Skip to content

2020 - Elgin Community College artists do their part to help flatten the COVID-19 curve

Tags: Accomplishment
Published 04/09/2020
3D Masks 800x500

3D Masks 800x500

Across the country, people are finding creative ways to support essential workers during the COVID-19 outbreak. A trio of Elgin Community College faculty, staff, and alums are finding their own ways to do their part.

ECC Gallery Curator Juan Fernandez has put his artistic endeavors on hold and is learning to print masks and other personal protective equipment (PPE) on a 3D printer. “My role is to coordinate art experiences for our community. I am also a practicing teacher and artist, in these trying times, I have found this to be a fortunate combination,” Fernandez said. Using a 3D printer purchased with professional development funds from the college, Fernandez has partnered with colleagues to coordinate the production and distribution of emergency personal protection equipment and medical supplies.

ECC Adjunct Art Instructor Eric Fuertes is also the manager of the Columbus Digital Fabrication Studio at the School of the Art Institute of Chicago. Fuertes is currently streamlining the production of face shield brackets and producing multiple open-source N95 ready mask mounted filter housings, flow limiter valves to ventilate more than one patient with a single ventilator, and circuit splitters for patients requiring respiratory therapy or ventilation. 

Additionally, ECC alumnus Nate Mathews, Northeastern Illinois University professor of art, is working with colleagues at NEIU to fill an order of face shield brackets for Swedish Hospital Chicago. His family has also been sewing masks for nurses and delivering them across the city.

They are joining others across the nation in using National Institute of Health-approved "last resort" designs to quickly get equipment to people who need them. The mask is an especially innovative design; it can be sanitized with wipes or spray, and the breathing filter can be changed as needed. Common HEPA vacuum filters can be cut to size to insert into the filter frame. The shields use inexpensive plastic report covers that can be discarded after each use.

“We hope to assist in developing, producing, and delivering open-source and specifically requested PPE and “last resort” PPE/medical devices to our front-line medical professionals and essential workforce,” Fernandez added. “We are producing face shield brackets and mask mounted filter housings. The brackets and masks are going to a group that organizes distribution to hospitals, senior living centers, homeless shelters, and emergency medical professionals.”

Task 1
Extract the part of the article about the Elgin Community College artists starting at "ECC Gallery Curator" and ending at "and medical supplies.".
Task 2
Answer these questions using the article about the Elgin Community College artists:
(a) What paid for the 3D printer that Juan Fernandez is using?
(b) For which hospital are Nate Mathews and his NEIU colleagues filling an order of face shield brackets?
(c) What material do the shields use that can be discarded after each use?
The data that comes next has no connection to the article about the Elgin Community College artists.

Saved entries
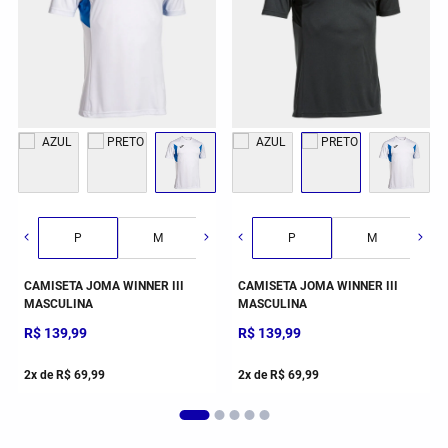
G
GG
2GG/3G
P
M
G
P
GG
M
CAMISETA JOMA WINNER III
CAMISETA JOMA WINNER III
MASCULINA
MASCULINA
R$
139
,
99
R$
139
,
99
2
x de
R$
69
,
99
2
x de
R$
69
,
99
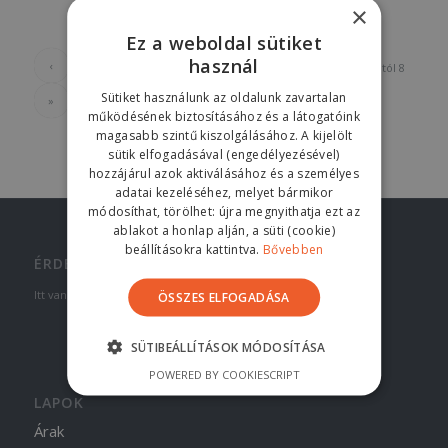
×
Ez a weboldal sütiket
használ
‹
1
2
3
4
5
›
Oldal 3 tól 8
Sütiket használunk az oldalunk zavartalan
»
működésének biztosításához és a látogatóink
magasabb szintű kiszolgálásához. A kijelölt
sütik elfogadásával (engedélyezésével)
hozzájárul azok aktiválásához és a személyes
adatai kezeléséhez, melyet bármikor
módosíthat, törölhet: újra megnyithatja ezt az
ablakot a honlap alján, a süti (cookie)
beállításokra kattintva.
Bővebben
ÉRDEKES LINKEK
Itt van néhány érdekes link. Élvezze a böngészést :)
ÖSSZES ELFOGADÁSA
SÜTIBEÁLLÍTÁSOK MÓDOSÍTÁSA
POWERED BY COOKIESCRIPT
LAPOK
Árak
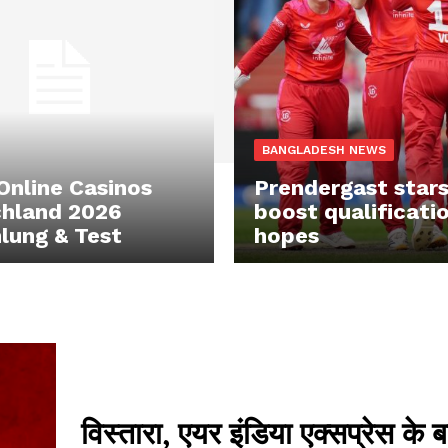
BANGLADESH NEWS
Online Casinos
Prendergast stars
hland 2026
boost qualificati
lung & Test
hopes
विस्तारा, एयर इंडिया एक्सप्रेस के 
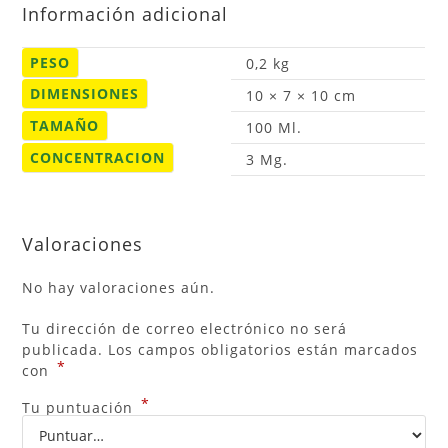
Información adicional
PESO
0,2 kg
DIMENSIONES
10 × 7 × 10 cm
TAMAÑO
100 Ml.
CONCENTRACION
3 Mg.
Valoraciones
No hay valoraciones aún.
Tu dirección de correo electrónico no será
publicada.
Los campos obligatorios están marcados
*
con
*
Tu puntuación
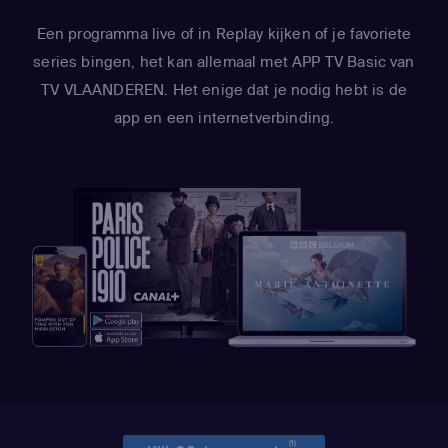
Een programma live of in Replay kijken of je favoriete
series bingen, het kan allemaal met APP TV Basic van
TV VLAANDEREN. Het enige dat je nodig hebt is de
app en een internetverbinding.
(1)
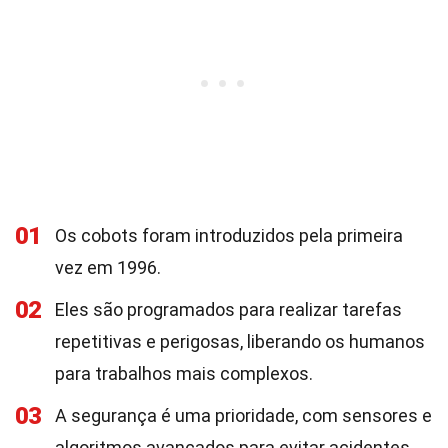
01
Os cobots foram introduzidos pela primeira
vez em 1996.
02
Eles são programados para realizar tarefas
repetitivas e perigosas, liberando os humanos
para trabalhos mais complexos.
03
A segurança é uma prioridade, com sensores e
algoritmos avançados para evitar acidentes.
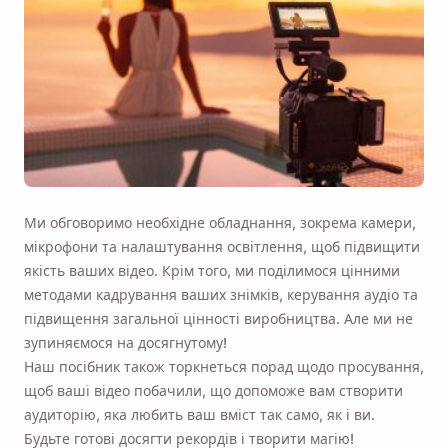
Нагадай мені 🔔
Надішліть собі нагадування завантажити
Viddly, коли повернетеся до MacOS або ПК з
Windows.
Name
Ми обговоримо необхідне обладнання, зокрема камери,
мікрофони та налаштування освітлення, щоб підвищити
якість ваших відео. Крім того, ми поділимося цінними
Email
методами кадрування ваших знімків, керування аудіо та
підвищення загальної цінності виробництва. Але ми не
зупиняємося на досягнутому!
Відмічаючи цю опцію, ви погоджуєтеся з нашою
Наш посібник також торкнеться порад щодо просування,
Політикою конфіденційності
.
щоб ваші відео побачили, що допоможе вам створити
аудиторію, яка любить ваш вміст так само, як і ви.
Надіслати
Будьте готові досягти рекордів і творити магію!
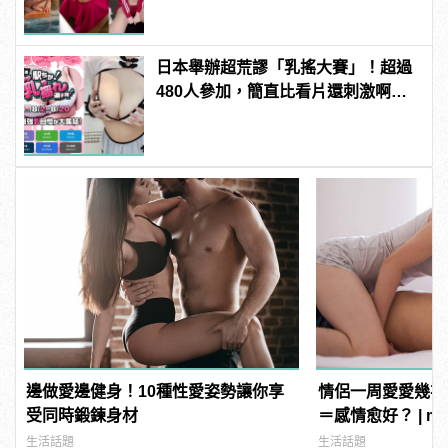
日本舉辦超荒謬「乳搖大賽」！超過
480人參加，簡直比看片還刺激啊！ |
manfashion這樣變型男
邊做愛邊健身！10種性愛姿勢讓你享
情侶一周愛愛幾次
受同時鍛鍊身材
＝感情愈好？ | ma
男
生活話題
生活話題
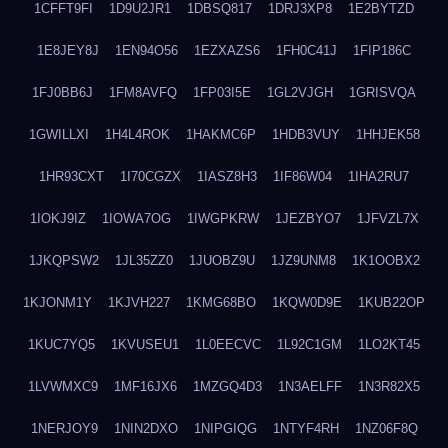
1CFFT9FI
1D9U2JR1
1DBSQ817
1DRJ3XP8
1E2BYTZD
1E8JEY8J
1EN94O56
1EZXAZS6
1FH0C41J
1FIP186C
1FJ0BB6J
1FM8AVFQ
1FP03I5E
1GL2VJGH
1GRISVQA
1GWILLXI
1H4L4ROK
1HAKMC6P
1HDB3VUY
1HHJEK58
1HR93CXT
1I70CGZX
1IASZ8H3
1IF86W04
1IHA2RU7
1IOKJ9IZ
1IOWA7OG
1IWGPKRW
1JEZBYO7
1JFVZL7X
1JKQPSW2
1JL35ZZ0
1JUOBZ9U
1JZ9UNM8
1K1OOBX2
1KJONM1Y
1KJVH227
1KMG68BO
1KQW0D9E
1KUB22OP
1KUC7YQ5
1KVUSEU1
1L0EECVC
1L92C1GM
1LO2KT45
1LVWMXC9
1MF16JX6
1MZGQ4D3
1N3AELFF
1N3R82X5
1NERJOY9
1NIN2DXO
1NIPGIQG
1NTYF4RH
1NZ06F8Q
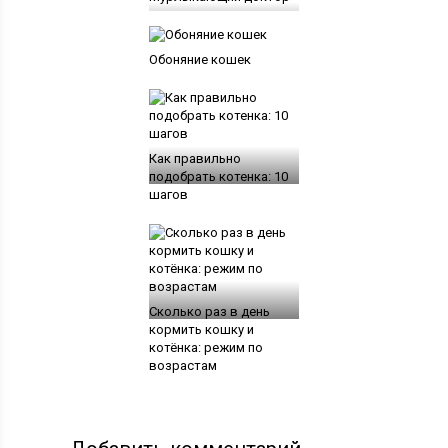
Обоняние кошек
Как правильно
подобрать котенка: 10
шагов
Сколько раз в день
кормить кошку и
котёнка: режим по
возрастам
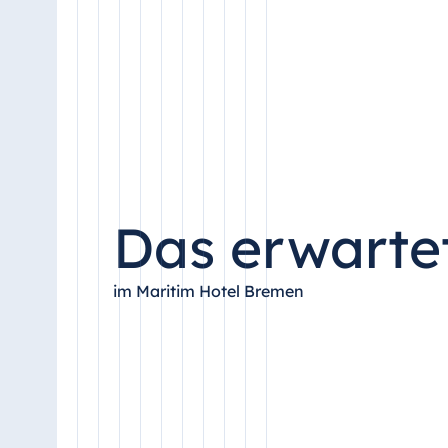
Antonine Hotel & Spa Malta
Mauritius
Resort & Spa Mauritius
Das erwartet
im Maritim Hotel Bremen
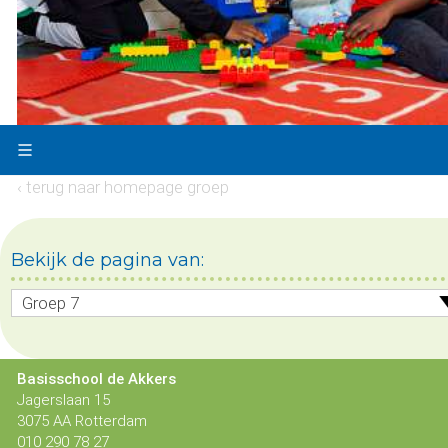
‹ terug naar homepage groep
Bekijk de pagina van:
Groep 7
Basisschool de Akkers
Jagerslaan 15
3075 AA Rotterdam
010 290 78 27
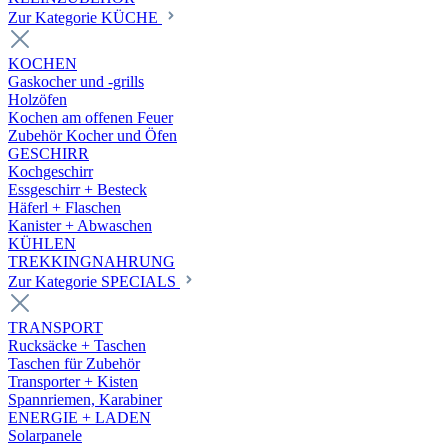
Zur Kategorie KÜCHE
KOCHEN
Gaskocher und -grills
Holzöfen
Kochen am offenen Feuer
Zubehör Kocher und Öfen
GESCHIRR
Kochgeschirr
Essgeschirr + Besteck
Häferl + Flaschen
Kanister + Abwaschen
KÜHLEN
TREKKINGNAHRUNG
Zur Kategorie SPECIALS
TRANSPORT
Rucksäcke + Taschen
Taschen für Zubehör
Transporter + Kisten
Spannriemen, Karabiner
ENERGIE + LADEN
Solarpanele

Response 1
ECC Gallery Curator Juan Fernandez has put his artistic endeavors on hold and is learning to print masks and other personal protective equipment (PPE) on a 3D printer. “My role is to coordinate art experiences for our community. I am also a practicing teacher and artist, in these trying times, I have found this to be a fortunate combination,” Fernandez said. Using a 3D printer purchased with professional development funds from the college, Fernandez has partnered with colleagues to coordinate the production and distribution of emergency personal protection equipment and medical supplies.

Response 2
(a) Professional development funds from the college.
(b) Swedish Hospital Chicago.
(c) Inexpensive plastic report covers.